I had a co-worker at a recent job. Let’s call her June. June and I started out with a fine working relationship. She listened attentively when we talked about our kids, our former jobs, and other co-worker banter. It was almost like she was studying me.
As the months wore on, our conversations ran deeper. June was very curious about me. I started to realize that she had never come across someone like me in her years of working with others. I am direct. I use an economy of language when I talk. I say what I mean and not much else needs to be said. There is no dance; there is no vapid banality. This kind of human interaction really threw June off her game.
June was very concerned about her place in the world and if she was being “normal.” She would often relay stories to me that she had seen on the news to gauge my opinion: did I think that story was weird? Was it normal? Was she normal for thinking that story was weird, or was she weird because I thought the story was normal.
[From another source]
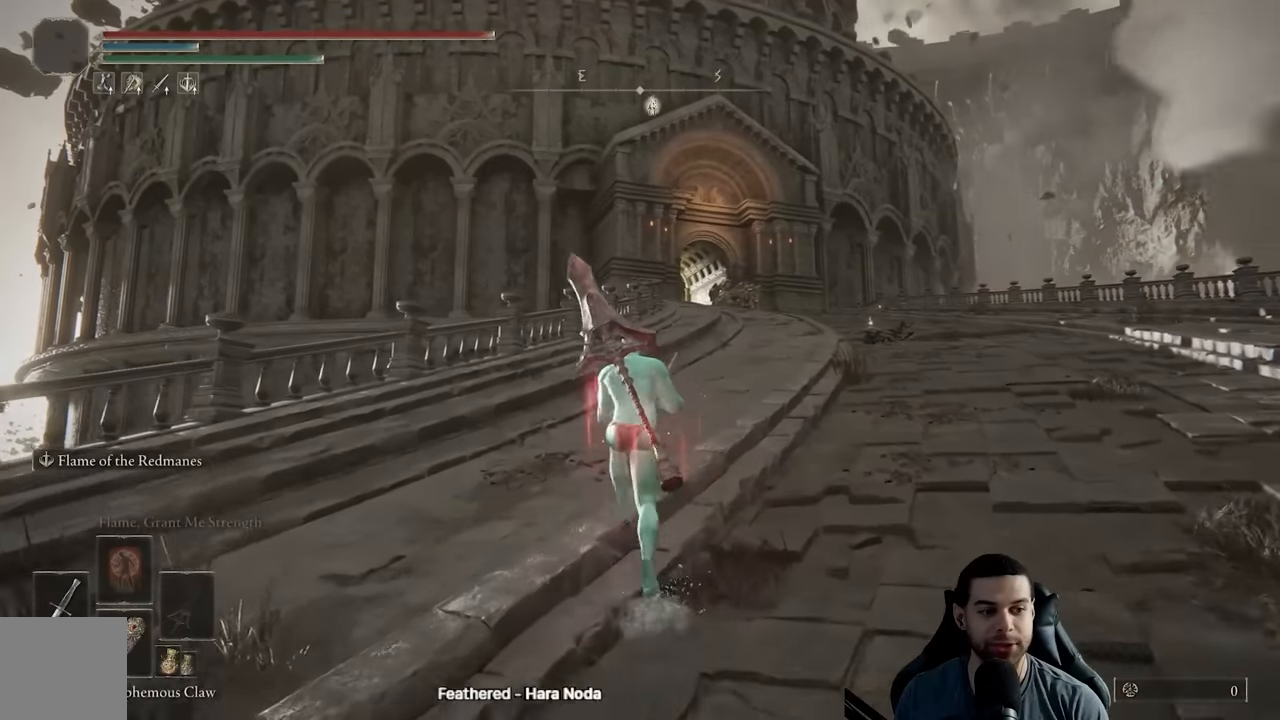
{"buttons": ["B"], "left_stick": "up", "right_stick": "center", "events": []}
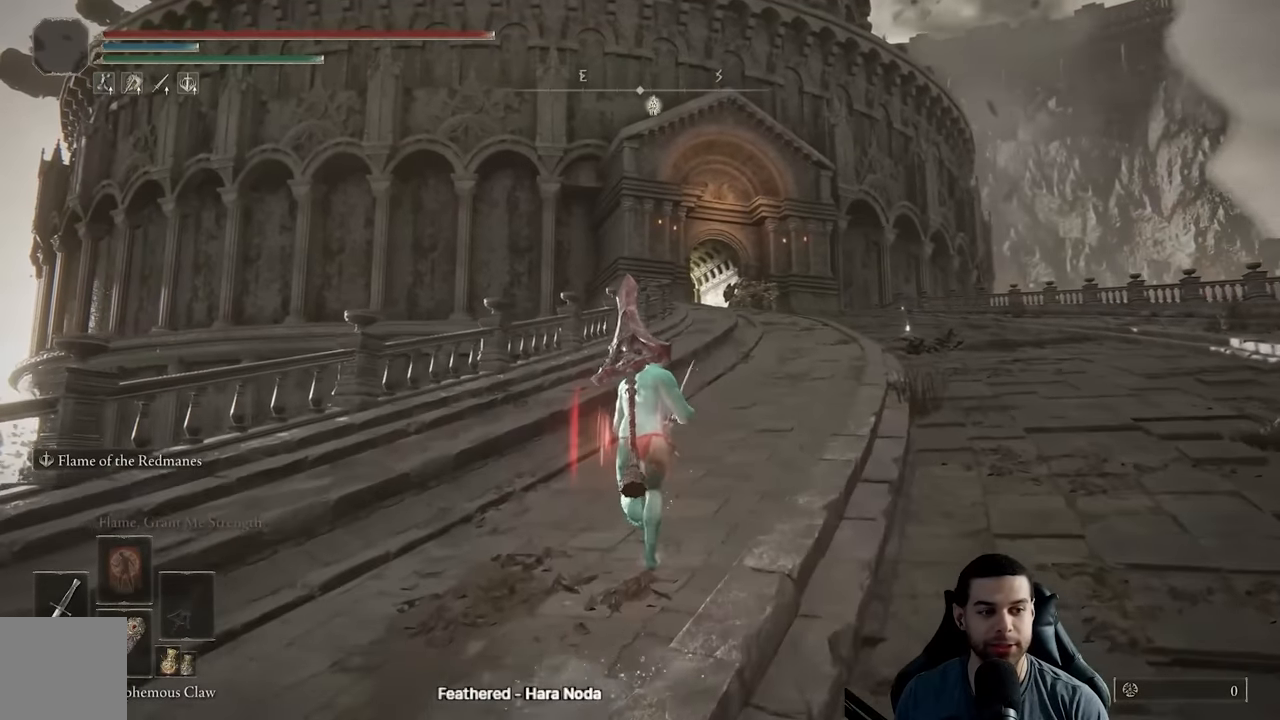
{"buttons": ["B"], "left_stick": "up", "right_stick": "center", "events": [[183, "B", "up"], [300, "B", "down"]]}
It was exhausting.
She also loved to be offended. Like, she couldn’t wait to be offended, and would often require others as back up.
“Can you believe he said that?”
It’s perfect for The Real Housewives of Atlanta or any other large metropolitan region. There was no bigger thrill in June’s life than to come to work and talk about what NeNe said to Mercedes:
“Can you believe she said that?”
Anyway, one day I’m at my desk and June comes up to me. “We need to talk,” she said. “Something you said yesterday really hurt my feelings.” We went for a walk. It turns out, I had been rather dismissive of her at some point during the previous day. This event clearly held no significance for me, as I could barely remember it then and certainly can’t remember it now. But at the time, it cut to her core.
“I couldn’t go to sleep last night I was thinking so much about it,” she said.
“Why didn’t you bring it up at the time,” I asked, forgetting myself for a moment.
“Because I had to make sure I wasn’t being crazy,” she said. “I asked like five people what they thought and they all agreed with me.”
And here is where we come to the theme of today’s post: perception is more important than intent. See, it doesn’t matter what my intentions were when I said whatever I said. It only matters how she perceived it. Original intent be damned.
When you’re me, and you have struggled with verbal communication your whole life, most times you’re happy to just get your point across without stuttering. It creates a different kind of relationship with language. Language is a necessity that other people take for granted, but one I had to fight everyday to master. It’s why I come across the way I do.
But in the end, it doesn’t matter what I mean; it only matters what you hear. June told her five people of how deeply I had wronged her and of course they all said “OMG of course you’re right what a dick.” (I’m paraphrasing.) And all I can do is sit helplessly on the sideline, watching my words get twisted into formations never intended. Kind of a bummer.